*TEXT SEGMENT*:

_ _ _ _ _

Intimacy is strength and power. Anonymity is vulnerability. Because Intimacy equals Love, and Anonymity equals Fear
Interesting discussion ...
Intimacy and anonymity don't appear as opposites to me.
You can lose your anonymity without gaining intimacy ... as a celebrity does roaming through a city of strangers. Or you can have both in equal parts ... as strangers do in a one night stand.
Distance and proximity form a tidy continuum but it doesn't map so cleanly to our notions of intimacy and anonymity. The density of the city allows everyone to remain anonymous, while the distance between neighbours in the country leads to a very real sense of intimacy in which no one is anonymous. Or to take an example from the original post ... in divorce it's all too often a lack of distance between partners that eventually evaporates their intimacy.
Interesting thread..
@headmine "Distance and proximity form a tidy continuum but it doesn't map so cleanly to our notions of intimacy and anonymity."
Perhaps it can work if it's not seen as a continuum but more like a set of overlapping fields. The anonymity of the city coupled with the increased density, increases the chance encounter that might develop into intimacy.
To my mind, the essential characteristics of intimacy is the ability to be hurt coupled with a pretty good view of the Other.
It's exactly the danger of vulnerability that creates the relief and "magic" when the authentic intimacy event occurs. It's the ability to have a pretty accurate view of the Other that makes it possible.
Nice point on "as strangers do in a one night stand." It's what Erica Jong in the Fear of Flying referred to as the "zipless fuck." The satisfaction of intimacy without the danger of entanglement or the work involved in seeing the Other.
To a different point, but I think maybe a clarifying example is framing twitter is as a field with the possibility of the "zipless fuck" in the sphere of ideas.
No real need to "know the other" coupled with very little risk of reputational damage if you say something in a pointed way. my 2¢ is that it's the risk of reputational damage that makes twitter so hard for "brands" and much easier for individuals.
Martijn,
Back for dialogue! ;-D
>>Because Intimacy equals Love, and Anonymity equals Fear
How do you square this with Maimonides on anonymity and charity?

_ _ _ _ _

*DATA FOR ANALYSIS*:

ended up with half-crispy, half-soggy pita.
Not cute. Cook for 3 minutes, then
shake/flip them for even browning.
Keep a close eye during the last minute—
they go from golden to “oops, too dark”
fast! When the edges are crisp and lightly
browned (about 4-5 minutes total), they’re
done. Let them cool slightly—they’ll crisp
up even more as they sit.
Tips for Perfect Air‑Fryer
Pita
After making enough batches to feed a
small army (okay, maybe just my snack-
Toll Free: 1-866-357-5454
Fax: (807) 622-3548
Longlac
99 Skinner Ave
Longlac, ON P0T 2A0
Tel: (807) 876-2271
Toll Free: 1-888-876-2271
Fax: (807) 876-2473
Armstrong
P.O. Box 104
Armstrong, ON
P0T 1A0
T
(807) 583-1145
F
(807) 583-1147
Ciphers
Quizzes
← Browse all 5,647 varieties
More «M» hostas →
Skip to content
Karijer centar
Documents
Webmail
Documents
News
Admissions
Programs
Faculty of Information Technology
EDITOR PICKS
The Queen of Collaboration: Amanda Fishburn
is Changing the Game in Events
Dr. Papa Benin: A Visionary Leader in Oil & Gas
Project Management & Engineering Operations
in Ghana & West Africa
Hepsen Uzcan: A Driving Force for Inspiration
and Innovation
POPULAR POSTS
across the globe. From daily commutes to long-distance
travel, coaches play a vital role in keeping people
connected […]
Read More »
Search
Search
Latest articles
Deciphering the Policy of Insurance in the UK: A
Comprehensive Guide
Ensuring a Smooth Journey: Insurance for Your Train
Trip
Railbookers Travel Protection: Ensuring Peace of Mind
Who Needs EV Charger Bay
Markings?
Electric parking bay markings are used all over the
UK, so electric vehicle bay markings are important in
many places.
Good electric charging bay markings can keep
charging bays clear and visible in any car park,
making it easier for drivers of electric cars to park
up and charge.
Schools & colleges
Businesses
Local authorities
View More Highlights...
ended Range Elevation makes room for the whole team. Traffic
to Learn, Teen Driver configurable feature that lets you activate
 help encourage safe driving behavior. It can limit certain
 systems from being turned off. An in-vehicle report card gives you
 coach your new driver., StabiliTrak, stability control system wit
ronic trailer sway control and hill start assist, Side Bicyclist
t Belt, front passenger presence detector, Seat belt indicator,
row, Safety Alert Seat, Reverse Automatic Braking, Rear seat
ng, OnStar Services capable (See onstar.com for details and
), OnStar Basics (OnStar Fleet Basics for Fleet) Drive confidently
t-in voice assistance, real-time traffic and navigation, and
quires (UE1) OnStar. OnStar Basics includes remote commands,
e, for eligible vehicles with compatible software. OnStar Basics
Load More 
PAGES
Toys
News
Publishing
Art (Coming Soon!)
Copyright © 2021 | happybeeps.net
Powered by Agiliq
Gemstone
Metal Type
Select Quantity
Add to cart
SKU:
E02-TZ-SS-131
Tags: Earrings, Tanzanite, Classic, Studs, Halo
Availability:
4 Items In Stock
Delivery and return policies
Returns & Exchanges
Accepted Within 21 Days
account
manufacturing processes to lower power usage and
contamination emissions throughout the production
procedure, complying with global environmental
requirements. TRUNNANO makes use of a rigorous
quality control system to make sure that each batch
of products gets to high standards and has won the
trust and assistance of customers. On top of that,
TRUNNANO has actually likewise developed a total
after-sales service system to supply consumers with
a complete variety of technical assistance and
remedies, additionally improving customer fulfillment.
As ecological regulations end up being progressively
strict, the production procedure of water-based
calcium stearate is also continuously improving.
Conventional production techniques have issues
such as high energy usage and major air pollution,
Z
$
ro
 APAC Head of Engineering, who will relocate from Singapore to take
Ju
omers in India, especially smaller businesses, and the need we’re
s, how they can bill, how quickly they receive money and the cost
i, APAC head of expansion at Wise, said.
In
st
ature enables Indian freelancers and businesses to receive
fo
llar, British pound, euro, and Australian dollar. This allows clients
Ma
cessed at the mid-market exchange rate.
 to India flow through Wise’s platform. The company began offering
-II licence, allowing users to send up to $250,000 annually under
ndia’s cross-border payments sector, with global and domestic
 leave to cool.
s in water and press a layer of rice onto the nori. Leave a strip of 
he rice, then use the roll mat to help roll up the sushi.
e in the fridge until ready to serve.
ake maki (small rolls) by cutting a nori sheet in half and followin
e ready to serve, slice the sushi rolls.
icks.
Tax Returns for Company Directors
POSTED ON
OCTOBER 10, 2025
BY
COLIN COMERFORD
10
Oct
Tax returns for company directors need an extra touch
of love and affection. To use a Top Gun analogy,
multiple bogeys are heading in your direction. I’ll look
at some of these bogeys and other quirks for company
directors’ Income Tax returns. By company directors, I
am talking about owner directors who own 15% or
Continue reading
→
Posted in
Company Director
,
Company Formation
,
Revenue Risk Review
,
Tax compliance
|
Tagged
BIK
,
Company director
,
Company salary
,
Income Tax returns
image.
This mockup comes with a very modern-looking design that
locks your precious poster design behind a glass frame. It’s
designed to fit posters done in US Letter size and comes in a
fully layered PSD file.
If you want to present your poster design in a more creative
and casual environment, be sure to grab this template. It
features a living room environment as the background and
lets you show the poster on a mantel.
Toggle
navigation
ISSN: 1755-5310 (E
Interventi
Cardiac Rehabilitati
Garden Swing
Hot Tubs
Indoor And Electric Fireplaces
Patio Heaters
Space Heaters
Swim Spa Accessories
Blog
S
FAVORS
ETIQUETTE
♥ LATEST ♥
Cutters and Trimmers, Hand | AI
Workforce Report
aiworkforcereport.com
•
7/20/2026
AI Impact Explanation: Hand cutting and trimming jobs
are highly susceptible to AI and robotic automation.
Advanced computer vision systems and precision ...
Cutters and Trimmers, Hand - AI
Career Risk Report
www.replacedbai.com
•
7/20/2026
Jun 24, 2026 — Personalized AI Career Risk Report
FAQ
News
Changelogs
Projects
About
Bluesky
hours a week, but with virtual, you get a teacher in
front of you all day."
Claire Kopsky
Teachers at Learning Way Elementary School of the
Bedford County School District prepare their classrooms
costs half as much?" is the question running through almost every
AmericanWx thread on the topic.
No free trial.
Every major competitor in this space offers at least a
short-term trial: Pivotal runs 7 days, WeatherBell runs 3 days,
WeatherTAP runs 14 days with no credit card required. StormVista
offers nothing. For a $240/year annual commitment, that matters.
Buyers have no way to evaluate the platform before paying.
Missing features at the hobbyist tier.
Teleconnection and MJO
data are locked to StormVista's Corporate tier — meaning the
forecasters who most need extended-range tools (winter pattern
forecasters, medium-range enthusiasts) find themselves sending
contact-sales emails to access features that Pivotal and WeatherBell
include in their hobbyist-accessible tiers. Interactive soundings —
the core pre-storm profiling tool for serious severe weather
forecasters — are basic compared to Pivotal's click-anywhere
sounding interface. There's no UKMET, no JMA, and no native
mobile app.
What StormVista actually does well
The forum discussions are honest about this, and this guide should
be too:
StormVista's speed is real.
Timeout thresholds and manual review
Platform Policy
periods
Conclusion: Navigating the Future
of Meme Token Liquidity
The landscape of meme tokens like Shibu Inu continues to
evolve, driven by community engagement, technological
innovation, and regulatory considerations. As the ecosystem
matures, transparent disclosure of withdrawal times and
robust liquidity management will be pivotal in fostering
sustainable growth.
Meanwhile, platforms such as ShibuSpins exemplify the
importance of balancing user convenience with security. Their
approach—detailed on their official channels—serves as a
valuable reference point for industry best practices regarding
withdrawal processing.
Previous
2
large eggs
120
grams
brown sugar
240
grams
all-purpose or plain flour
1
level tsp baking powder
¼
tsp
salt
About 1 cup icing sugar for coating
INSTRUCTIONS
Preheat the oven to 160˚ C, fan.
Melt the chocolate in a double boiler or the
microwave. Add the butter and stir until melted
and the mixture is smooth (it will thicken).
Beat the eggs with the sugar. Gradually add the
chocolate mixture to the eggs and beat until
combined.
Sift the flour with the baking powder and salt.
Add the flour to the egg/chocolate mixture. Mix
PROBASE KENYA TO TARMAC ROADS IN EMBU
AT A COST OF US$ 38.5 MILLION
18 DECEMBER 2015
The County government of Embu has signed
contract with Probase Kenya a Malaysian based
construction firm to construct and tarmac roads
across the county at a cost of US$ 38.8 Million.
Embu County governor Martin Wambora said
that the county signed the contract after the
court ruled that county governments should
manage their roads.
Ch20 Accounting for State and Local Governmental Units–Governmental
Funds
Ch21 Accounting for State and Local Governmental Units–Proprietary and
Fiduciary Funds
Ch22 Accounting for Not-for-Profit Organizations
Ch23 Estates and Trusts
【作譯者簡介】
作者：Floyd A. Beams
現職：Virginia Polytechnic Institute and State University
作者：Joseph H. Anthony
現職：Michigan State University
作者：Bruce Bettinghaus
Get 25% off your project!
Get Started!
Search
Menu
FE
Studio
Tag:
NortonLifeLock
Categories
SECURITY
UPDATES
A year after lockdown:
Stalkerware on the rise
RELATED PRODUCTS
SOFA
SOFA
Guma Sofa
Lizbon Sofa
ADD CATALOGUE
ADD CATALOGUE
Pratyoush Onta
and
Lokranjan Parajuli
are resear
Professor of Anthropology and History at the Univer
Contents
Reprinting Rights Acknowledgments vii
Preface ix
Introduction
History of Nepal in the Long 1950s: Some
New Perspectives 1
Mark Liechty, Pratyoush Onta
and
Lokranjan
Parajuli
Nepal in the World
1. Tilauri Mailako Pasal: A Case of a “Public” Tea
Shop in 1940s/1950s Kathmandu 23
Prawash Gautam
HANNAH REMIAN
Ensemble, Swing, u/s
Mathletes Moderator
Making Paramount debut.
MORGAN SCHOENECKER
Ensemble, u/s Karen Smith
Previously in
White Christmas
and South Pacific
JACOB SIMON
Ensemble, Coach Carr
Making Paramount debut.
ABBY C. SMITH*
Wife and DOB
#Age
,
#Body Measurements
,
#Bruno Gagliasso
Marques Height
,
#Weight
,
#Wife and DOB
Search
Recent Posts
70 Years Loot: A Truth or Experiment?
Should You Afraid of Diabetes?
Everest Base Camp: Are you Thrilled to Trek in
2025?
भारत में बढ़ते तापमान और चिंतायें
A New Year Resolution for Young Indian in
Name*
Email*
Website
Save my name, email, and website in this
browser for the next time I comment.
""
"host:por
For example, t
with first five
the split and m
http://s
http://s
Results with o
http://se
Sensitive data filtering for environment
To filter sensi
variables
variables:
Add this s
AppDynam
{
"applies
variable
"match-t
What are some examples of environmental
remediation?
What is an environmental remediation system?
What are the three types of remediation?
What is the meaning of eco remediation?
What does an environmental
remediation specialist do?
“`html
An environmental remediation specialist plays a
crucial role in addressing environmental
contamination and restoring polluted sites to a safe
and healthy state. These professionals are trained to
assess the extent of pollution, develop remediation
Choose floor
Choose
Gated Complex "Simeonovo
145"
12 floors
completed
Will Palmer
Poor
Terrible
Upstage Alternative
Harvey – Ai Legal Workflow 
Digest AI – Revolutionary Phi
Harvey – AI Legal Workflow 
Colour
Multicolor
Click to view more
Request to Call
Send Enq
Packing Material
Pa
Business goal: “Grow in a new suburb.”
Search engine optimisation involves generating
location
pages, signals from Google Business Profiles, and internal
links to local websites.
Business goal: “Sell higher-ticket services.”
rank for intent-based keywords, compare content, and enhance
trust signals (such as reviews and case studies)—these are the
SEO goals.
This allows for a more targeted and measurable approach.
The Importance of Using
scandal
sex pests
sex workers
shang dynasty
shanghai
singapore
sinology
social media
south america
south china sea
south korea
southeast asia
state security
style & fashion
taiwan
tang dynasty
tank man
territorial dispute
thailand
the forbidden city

_ _ _ _ _

*USING THE INFORMATION*:
1 – In the discussion on intimacy and anonymity, what does the density of the city allow everyone to do?
2 – Reproduce the passage from the discussion on intimacy and anonymity, starting at "Perhaps it can" and ending at "of the Other.".

*EXPECTED RESULTS*:
1 – It allows everyone to remain anonymous.

2 –
Perhaps it can work if it's not seen as a continuum but more like a set of overlapping fields. The anonymity of the city coupled with the increased density, increases the chance encounter that might develop into intimacy.
To my mind, the essential characteristics of intimacy is the ability to be hurt coupled with a pretty good view of the Other.